### Exercise goal
Return everything in the comment thread below from "[–] Dagwood222@lemm.ee 19" down to "heard from again.", copied word for word.

### Excerpted passage

_____

I'm highly doubtful that scammers could get enough real video of multiple employees in the same company to train an AI to pull this off convincingly. Celebrities, yes. Regular people, no

However, Occam's Razor tells me this employee knows exactly where that money went and plans to quietly slip away to a tropical island to retire, after getting fired for being "gullible."

[–] DrBob@lemmy.ca 19 points 7 months ago (2 children)

Insider threat. My organization archives our town halls with the President. There are hours of video available on the internal site.

[–] HobbitFoot@thelemmy.club 7 points 7 months ago

And if not that, you also have internal meetings where managers love to turn their cameras on.

It also doesn't have to be perfect, just good enough.

Same. Not just town halls, but our internal video archive has thousands of hours of recordings of training, project kickoffs and retros, across hundreds of teams.

[–] bassomitron@lemmy.world 9 points 7 months ago* (last edited 7 months ago) (1 children)

You'd be surprised. Roop isn't perfect but it can be quite convincing sometimes and it doesn't require much training at all. It'll take a single face picture. Same with voice cloning, you only need 15-30 seconds of source audio to make a decent clone. You can use even less, but the quality won't be as good. Just those two pieces of source material could be easily obtained by anyone working near the CFO's office/anyone that knows his routine before/after work (e.g. going to a cafe, gym, etc).

[–] CaptainSpaceman@lemmy.world 2 points 7 months ago

Not to mention CFOs are going to have public interviews and such most likely available to TAs.

[–] PhantomPhanatic@lemmy.world 8 points 7 months ago (1 children)

There are lots of stupid people.

[–] JoBo 4 points 7 months ago

I spend hours and hours a week in video meetings. If the scammers had access to the footage, it's easily done. Easier, even, given that all the available footage would be from the right context.

[–] Dagwood222@lemm.ee 19 points 7 months ago (1 children)

[off topic?]

Similar story from back in the 1980s. Reagan's deregulation of banks lead to a Wild West atmosphere where bankers felt encouraged to take big risks. [https://en.wikipedia.org/wiki/Neil_Bush] [https://en.wikipedia.org/wiki/Savings_and_loan_crisis]

One day, a smooth looking customer walks into a Texas bank. He had on the right suit, with the proper Texas power broker Stetson hat and ostrich skin cowboy boots. He had a thick business plan in a beautiful portfolio. He told the bank VP that his company was planning a huge expansion and wanted a bank that could expedite their plans. He asked if the bank could OK a $1 million loan in one business day. The VP assured him they could, and the next morning they presented him with a check. He walked out and was never heard from again.

_____

### Stored data
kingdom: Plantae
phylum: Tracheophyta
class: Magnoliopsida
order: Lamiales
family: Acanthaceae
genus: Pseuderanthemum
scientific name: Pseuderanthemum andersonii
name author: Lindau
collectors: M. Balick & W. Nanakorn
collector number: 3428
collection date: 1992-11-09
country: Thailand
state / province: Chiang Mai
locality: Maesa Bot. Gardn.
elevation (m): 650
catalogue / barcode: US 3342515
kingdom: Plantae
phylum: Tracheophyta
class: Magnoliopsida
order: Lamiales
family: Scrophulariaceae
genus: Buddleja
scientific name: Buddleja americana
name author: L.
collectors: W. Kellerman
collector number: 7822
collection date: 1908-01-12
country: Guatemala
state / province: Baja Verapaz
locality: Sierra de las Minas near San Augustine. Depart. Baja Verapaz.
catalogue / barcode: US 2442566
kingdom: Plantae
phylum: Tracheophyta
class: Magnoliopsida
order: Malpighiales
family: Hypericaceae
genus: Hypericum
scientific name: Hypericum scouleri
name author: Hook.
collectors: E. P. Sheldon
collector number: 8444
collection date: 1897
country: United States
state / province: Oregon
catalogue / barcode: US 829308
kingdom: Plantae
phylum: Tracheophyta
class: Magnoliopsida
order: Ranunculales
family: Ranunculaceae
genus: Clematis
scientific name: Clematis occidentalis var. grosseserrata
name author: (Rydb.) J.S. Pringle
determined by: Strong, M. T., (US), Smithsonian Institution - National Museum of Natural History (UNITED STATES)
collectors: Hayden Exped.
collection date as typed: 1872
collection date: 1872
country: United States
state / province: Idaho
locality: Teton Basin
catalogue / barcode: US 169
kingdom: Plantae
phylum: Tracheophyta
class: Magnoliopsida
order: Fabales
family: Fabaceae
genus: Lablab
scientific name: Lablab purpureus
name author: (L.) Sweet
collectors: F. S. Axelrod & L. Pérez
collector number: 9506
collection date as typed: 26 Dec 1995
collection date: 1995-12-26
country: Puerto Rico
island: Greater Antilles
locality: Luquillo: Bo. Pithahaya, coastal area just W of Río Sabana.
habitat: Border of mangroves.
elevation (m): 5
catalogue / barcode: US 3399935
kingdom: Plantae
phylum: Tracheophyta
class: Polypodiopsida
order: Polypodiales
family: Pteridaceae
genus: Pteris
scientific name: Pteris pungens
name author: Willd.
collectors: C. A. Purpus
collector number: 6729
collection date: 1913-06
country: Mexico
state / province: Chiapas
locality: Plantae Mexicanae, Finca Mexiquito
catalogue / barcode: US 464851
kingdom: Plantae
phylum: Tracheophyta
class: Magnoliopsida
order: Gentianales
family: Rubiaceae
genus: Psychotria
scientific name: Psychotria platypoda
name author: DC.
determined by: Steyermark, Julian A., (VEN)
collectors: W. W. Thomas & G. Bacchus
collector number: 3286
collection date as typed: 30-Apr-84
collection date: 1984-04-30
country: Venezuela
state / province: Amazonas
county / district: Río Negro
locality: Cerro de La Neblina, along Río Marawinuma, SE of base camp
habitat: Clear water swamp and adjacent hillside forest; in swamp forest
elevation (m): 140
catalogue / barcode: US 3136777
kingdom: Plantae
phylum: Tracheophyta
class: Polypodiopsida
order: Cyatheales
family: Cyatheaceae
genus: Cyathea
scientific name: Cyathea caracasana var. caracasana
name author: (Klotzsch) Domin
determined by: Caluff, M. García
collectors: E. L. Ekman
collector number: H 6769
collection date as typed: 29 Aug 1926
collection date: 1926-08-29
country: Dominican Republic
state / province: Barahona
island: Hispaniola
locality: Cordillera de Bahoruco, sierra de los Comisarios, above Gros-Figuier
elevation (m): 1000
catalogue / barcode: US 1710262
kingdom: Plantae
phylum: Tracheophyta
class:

_____

### Written solution
[–] Dagwood222@lemm.ee 19 points 7 months ago (1 children)

[off topic?]

Similar story from back in the 1980s. Reagan's deregulation of banks lead to a Wild West atmosphere where bankers felt encouraged to take big risks. [https://en.wikipedia.org/wiki/Neil_Bush] [https://en.wikipedia.org/wiki/Savings_and_loan_crisis]

One day, a smooth looking customer walks into a Texas bank. He had on the right suit, with the proper Texas power broker Stetson hat and ostrich skin cowboy boots. He had a thick business plan in a beautiful portfolio. He told the bank VP that his company was planning a huge expansion and wanted a bank that could expedite their plans. He asked if the bank could OK a $1 million loan in one business day. The VP assured him they could, and the next morning they presented him with a check. He walked out and was never heard from again.